Seanad debates

Wednesday, 11 July 2012

Qualifications and Quality Assurance (Education and Training) Bill 2011 [Seanad Bill amended by the Dáil]: Report and Final Stages

 

11:00 am

Photo of Sean BarrettSean Barrett (Independent)

I certainly do not wish to interfere with the timetable.

I thank the Minister for his response. I hope copies of his speech will be circulated as a bulwark against the bureaucratic menace we have discussed. In regard to the Higher Education Authority, it is not long since an bord snip nua recommended its abolition, yet it is now assuming new powers which will see it supervising a university that has been awarding degrees of international standing for the past 400 years. We should bear in mind that such fashions in bureaucracy come and go.

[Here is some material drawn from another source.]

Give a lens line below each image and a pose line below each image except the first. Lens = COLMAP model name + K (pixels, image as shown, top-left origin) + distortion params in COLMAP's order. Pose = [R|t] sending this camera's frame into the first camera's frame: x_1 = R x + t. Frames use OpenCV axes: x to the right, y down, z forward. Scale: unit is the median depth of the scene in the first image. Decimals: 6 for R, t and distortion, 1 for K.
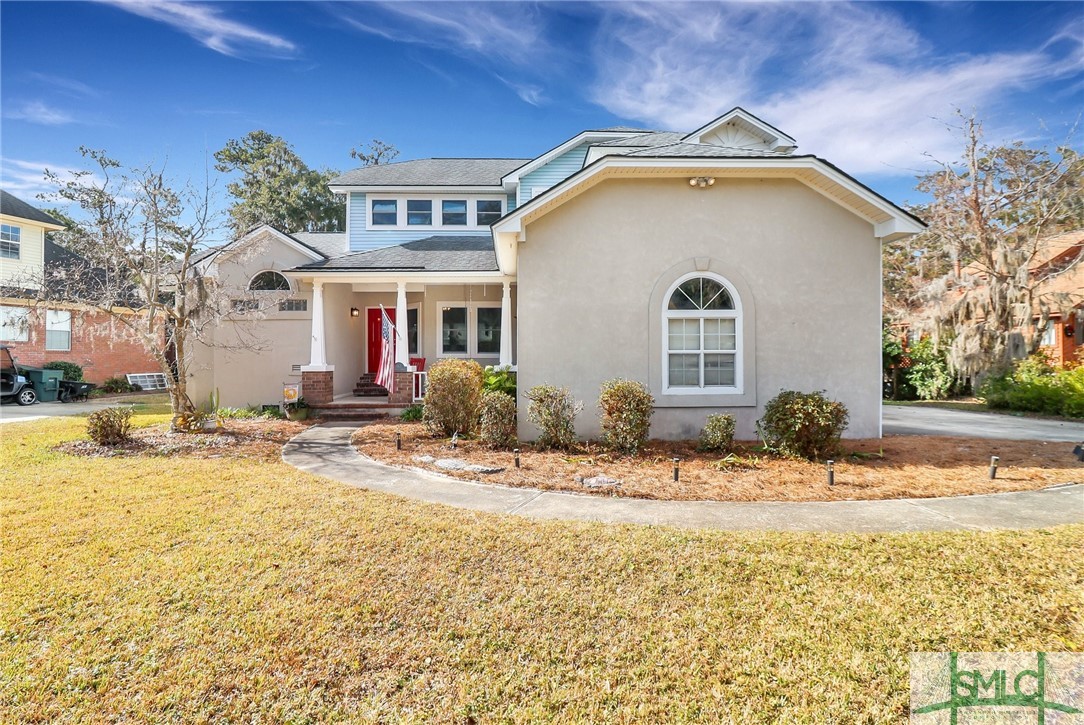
lens RADIAL K [[506.1, 0, 532.3], [0, 506.1, 354.0], [0, 0, 1]] dist [-0.000341, -0.013564]
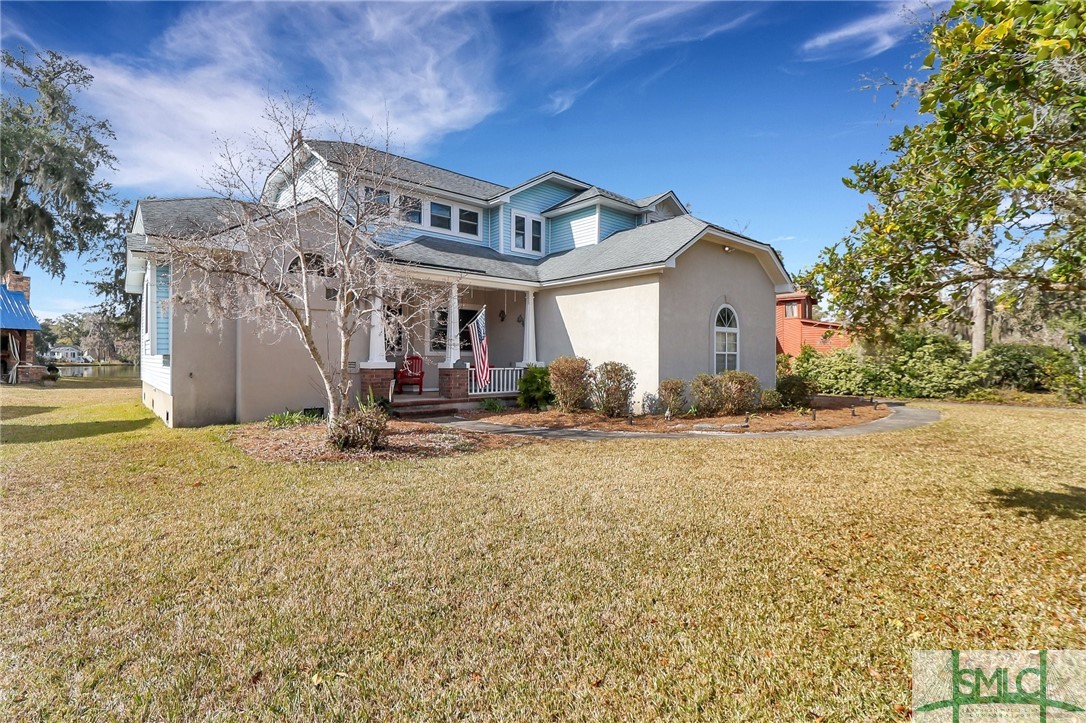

I thank the Minister for considering the points made my Senator John Crown and me. Being mindful of the time, I do not propose to press amendments Nos. 1 to 3, inclusive. However, it is important to remember that in a country with real problems - the Minister has been particularly prominent in raising these problems in public media - we must be careful not to invent artificial problems with expensive solutions. From my experience and based on what external examiners are telling us, there simply is not a problem with the quality of lecturing to the degree suggested in some quarters. In a time of limited resources, the focus should be on the classroom rather than bureaucracy. We seem to be losing sight of the reality that the role of the universities is primarily to cherish and educate 18 to 23 year olds. Seeking to establish a branch of IDA Ireland in the education sector represents a mistaken allocation of resources. The people in the lecture room are usually at the low end of the budget in terms of remuneration, while the individuals observing them and issuing reports on their performance are often on salaries twice or three times as large. This was reflected in the Comptroller and Auditor General's report on top level management which made particular reference to the 13 vice presidents of universities. The way to obtain these positions is to get out of the lecture hall. Resources should primarily be put into teaching itself. The type of supervision proposed by some is often demonstrably unnecessary, expensive, wasteful of resources and tending largely to interfere with the job of education in the classroom.